Марк Вайль был режиссером – и, уж тем более, человеком – очень жестким: умным, трезвым, практичным, властным. Обольщался мало, людей видел насквозь – издержки режиссерской профессии. Как всякий талантливый человек, обладал безошибочным чутьем и предчувствием. Если уж он верил во что-то, в чем-то бывал уверен, то шел напролом (иногда вопреки запретам власти, иногда вопреки советам друзей), формулировал свою мысль – и в разговоре, и в очередном спектакле – определенно и недвусмысленно. Свой выбор в отличие от колеблющегося мальчика Ореста он сделал давно, еще в 1976 году, когда родился «Ильхом». Когда в 1970-х он ставил «Мещанскую свадьбу» и «Утиную охоту», а в 1980-х – «Магомеда» и «Сцены у фонтана»,  в 1990-х – «Кломадеуса» и «Квартал Тортилья-флет», «Белый мерседес» и «Белый черный аист», а в следующем десятилетии – «Подражание Корану», «Радение с гранатом», «Орестею»… Когда делал то, что хотел делать, и то, что считал нужным.

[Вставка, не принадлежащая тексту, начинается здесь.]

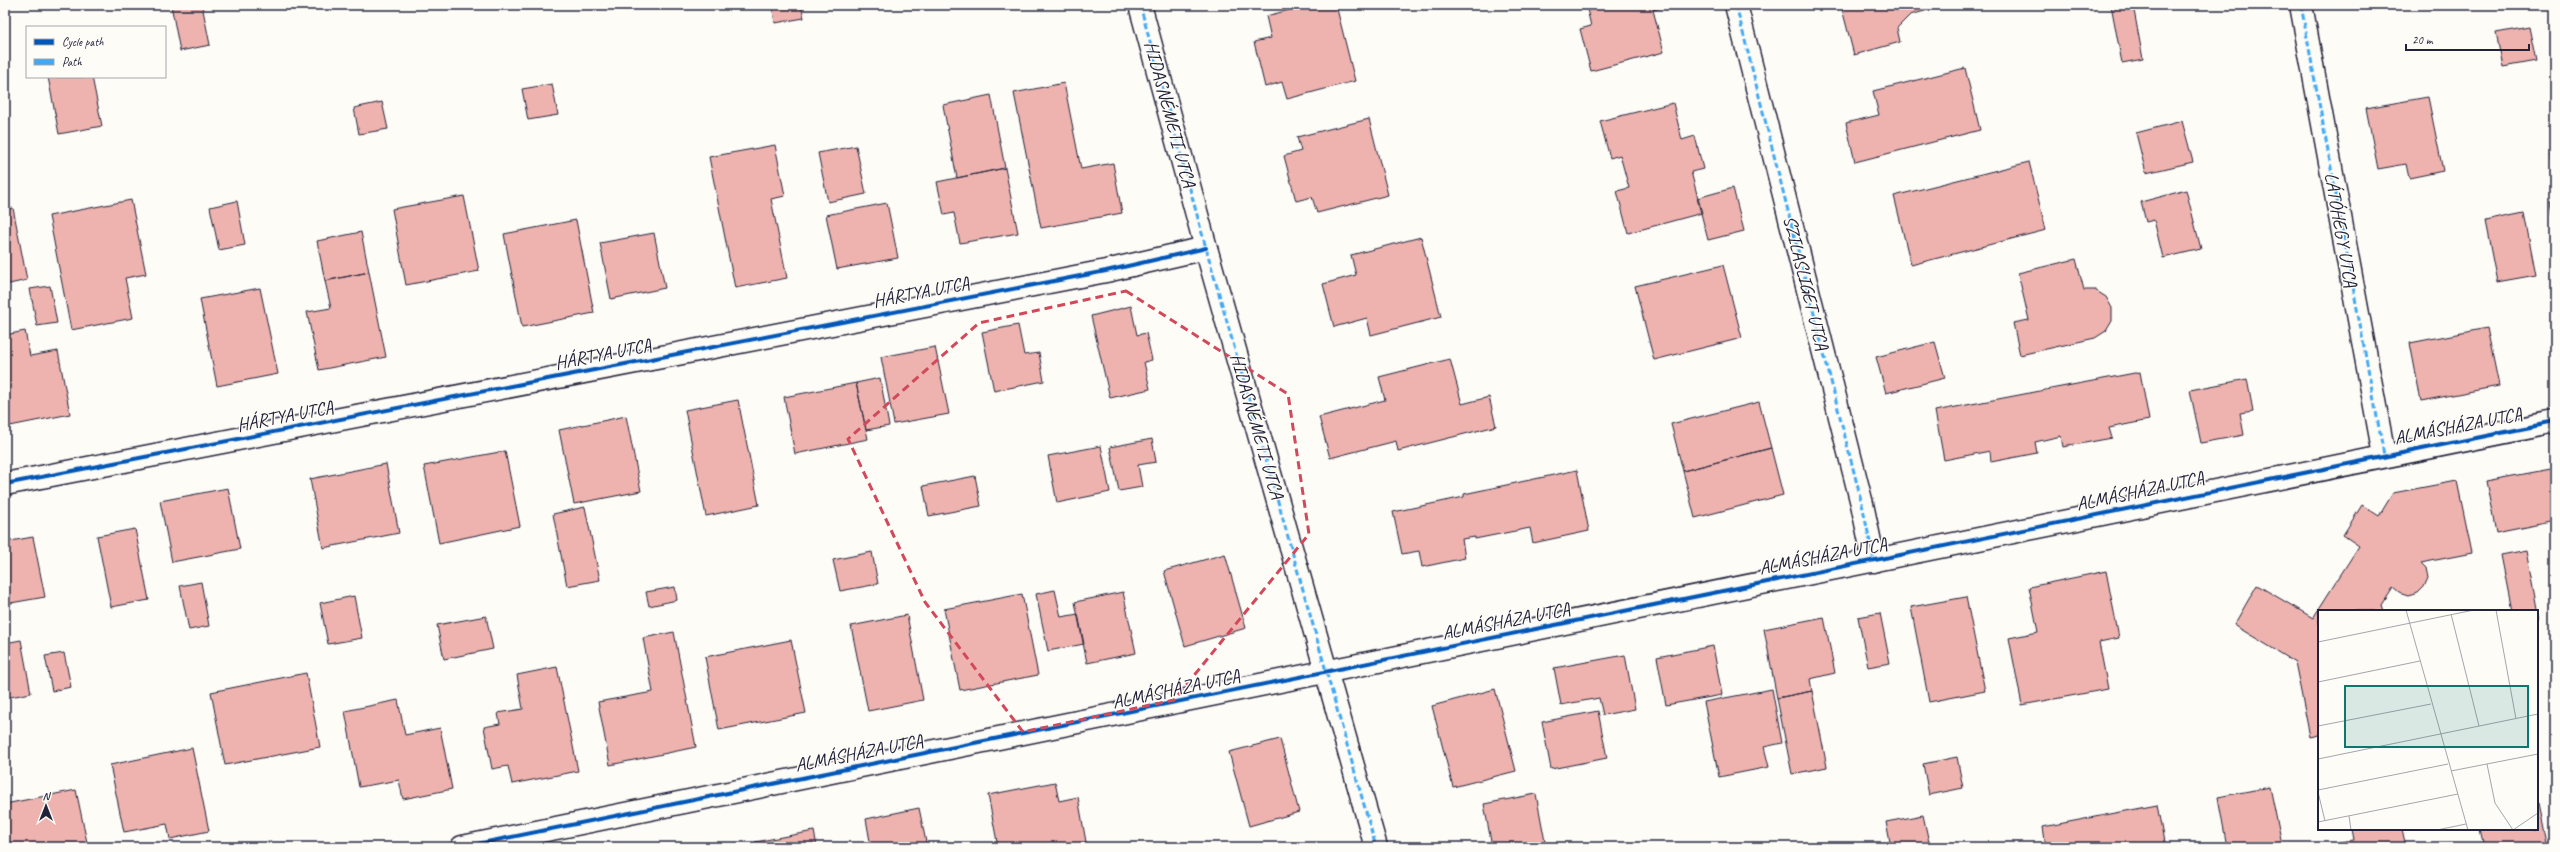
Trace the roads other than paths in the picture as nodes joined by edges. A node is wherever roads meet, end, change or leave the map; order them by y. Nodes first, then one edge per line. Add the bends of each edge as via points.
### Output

Вайлевская «Орестея» заканчивается праздником. Ликующая толпа горожан  покидает сцену, волоча за собой разноцветные шары и бесконечные алые полотнища транспарантов. Когда за толпой захлопывается дверь, зритель к великому своему изумлению видит на сцене мертвое тело Ореста, еще недавно ею спасенного. Убийства не прекратились. Человечество отправилось дальше, по новому кругу мести. Все 9 экранов взрываются снопами салютов, а над мертвым телом тихо скулит Пилад.
Несмотря на свой собственный приговор Оресту, Вайль этим финалом, как мне показалось, все-таки предложил миру мир (вот, что будет; вот чем кончится, если не остановиться), решил объявить всеобщее перемирие. Но мир ответил ему «как в жизни».

Премьеру «Орестеи» сыграли на следующий день после убийства Марка, зарезанного ножом в своем подъезде. Как представишь себе это «случайное совпадение», эти «предлагаемые обстоятельства», становится страшно за его осиротевших артистов. И два года спустя, в Москве, на ильхомовских гастролях, в этот момент защемило сердце.